Data Sharing Statement Modifications in Manuscripts Reporting Interventional Clinical Trials Sponsored by a Global Biopharmaceutical Company

Colin McKinnon,1 Jesse Potash,2 Callan Fromm,2 Teodor G. Paunescu,3 Hajin Yang,2 Ingeborg Cil,4 Friedrich Maritsch,4 Borislava Pavlova,4 Valérie Philippon2


Following guidance on data sharing from the International Committee of Medical Journal Editors,1 Takeda requires the inclusion of a data sharing statement in most manuscripts reporting results from interventional clinical trials. The standard version of this statement indicates that deidentified patient data will be made available within 3 months to researchers who provide a methodologically sound proposal. The implementation of this policy for data sharing by request was assessed by reviewing published articles to determine whether a data sharing statement was included, modified, or not included, and the reason(s) for not sharing data were identified.


To identify articles for inclusion in this study, an internal publication management system was used. Articles published online between July 2020 and November 2021 reporting primary or secondary analyses from clinical trials sponsored by Takeda and reviewed by an internal clinical trial transparency (CTT) team were included in this analysis. Each article was assigned to 1 of the following categories: inclusion of standard data sharing statement, inclusion of modified data sharing statement, statement indicating there is no plan to share data, or no data sharing statement.

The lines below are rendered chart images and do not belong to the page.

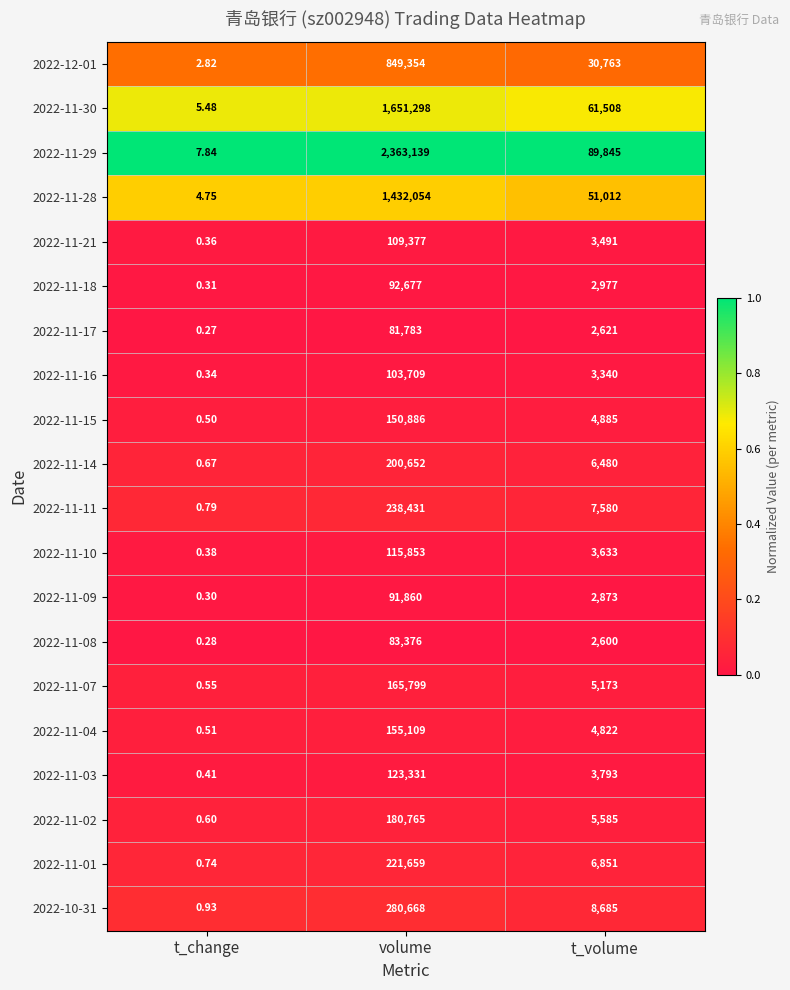

Which series has the largest range (max minus min)?

2022-11-29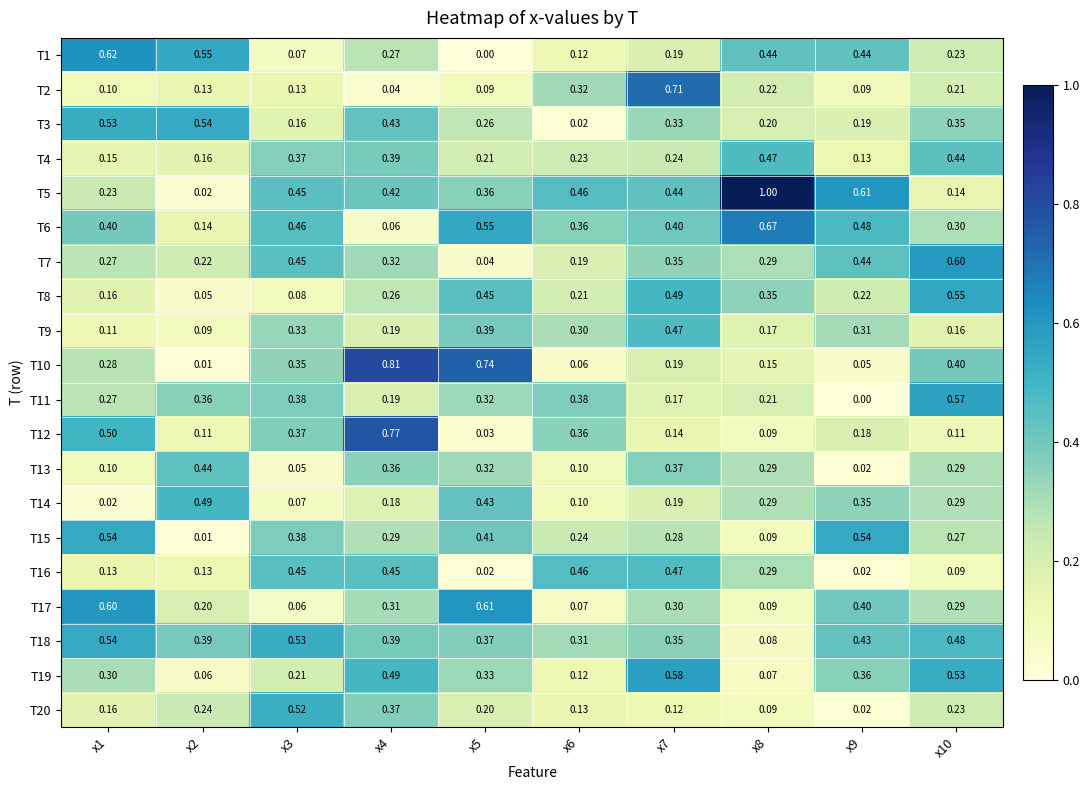

What is the greatest value displayed?

1.0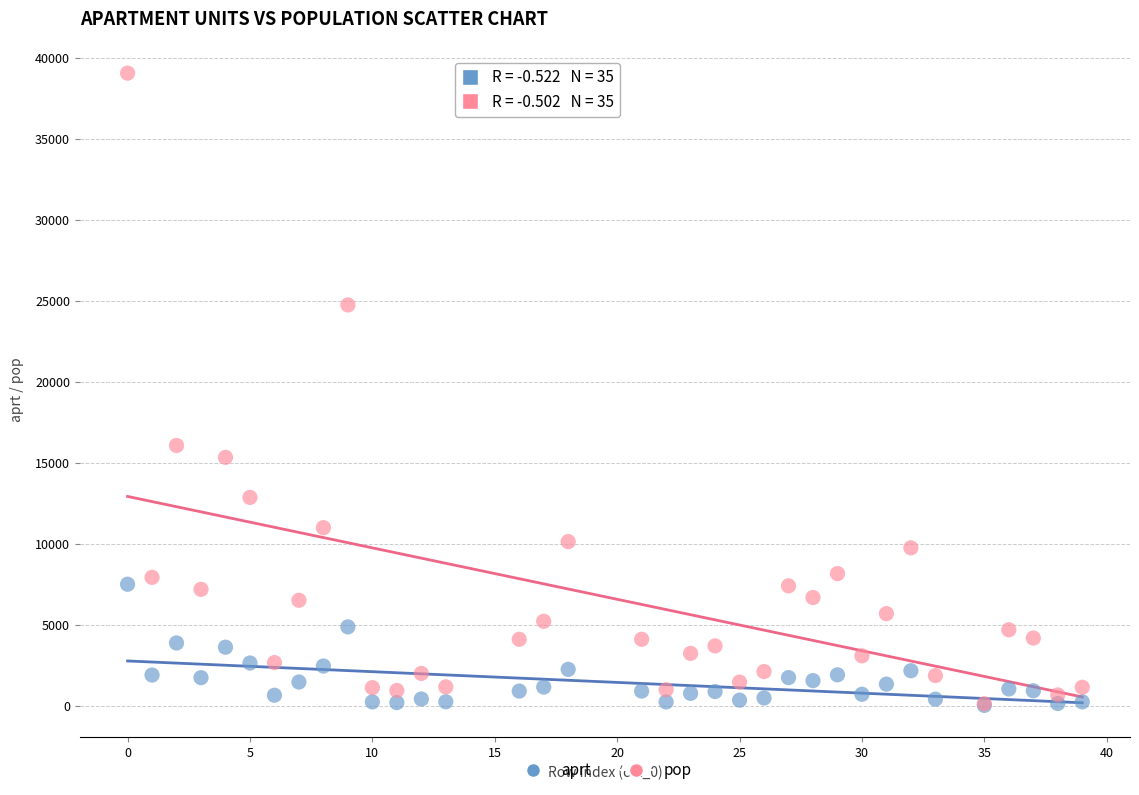

Which series reaches the maximum Y coordinate?

pop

A total of 36 interventional clinical trial manuscripts reviewed by the CTT team were included in the analysis. Of these, 26 (72%) included a statement outlining data availability: 11 (31%) used the recommended standard data sharing statement as outlined in the internal policy, while 15 (42%) contained a modified statement on data availability, ranging from minor editorial amendments (generally consistent with the standard statement) to substantial differences in wording (due to specific journal requirements) (Figure 24). Only 2 articles (6%) contained a statement indicating that there was no plan to share the data—both were reporting results from rare disease studies involving very small numbers of patients, and the reason was concern regarding the risk of patient reidentification due to the number of patients. No data sharing statement was included in 8 articles (22%) for various reasons (Figure 24). Of the journals that published articles without a data sharing statement, 3 had policies requiring inclusion of a data sharing statement, while the others had policies allowing and/or encouraging inclusion of a data sharing statement.


Sharing underlying data sets of published studies is important to promote transparency and facilitate new research. Following the adoption of a standardized approach to data sharing by request, most interventional clinical trial articles in this analysis contained a data sharing statement. In a few cases (n = 2), the statement indicated that data would not be shared to protect patient privacy in situations in which deidentification of patient-level data was not possible.


1. Taichman DB, Sahni P, Pinborg A, et al. Data sharing statements for clinical trials: a requirement of the International Committee of Medical Journal Editors. Ann Intern Med. 2017;167(1):63-65. doi:10.7326/M17-1028

1Takeda Pharmaceuticals International AG, Zürich, Switzerland; 2Takeda Development Center Americas, Inc, Cambridge, MA, USA, jesse.potash@takeda.com; 3Takeda Pharmaceuticals U.S.A., Inc, Lexington, MA, USA; 4Baxalta Innovations GmbH, Vienna, Austria

Conflict of Interest Disclosures

Colin McKinnon, Jesse Potash, Teodor G. Paunescu, Borislava Pavlova, and Valérie Philippon are current or past (V.P.) employees of Takeda and are Takeda stockholders. Callan Fromm is a consultant for the Global Publications Department at Takeda. Ingeborg Cil and Friedrich Maritsch are consultants for Takeda’s Clinical Trial Transparency Department at Baxalta (a Takeda company). Hajin Yang is a postdoctoral fellow at Takeda.


This study was sponsored by Takeda Development Center Americas, Inc.

Role of the Funder/Sponsor

The sponsor played a role in design and conduct of the study; collection, management, analysis, and interpretation of the data; preparation, review, or approval of the abstract; and decision to submit the abstract for presentation.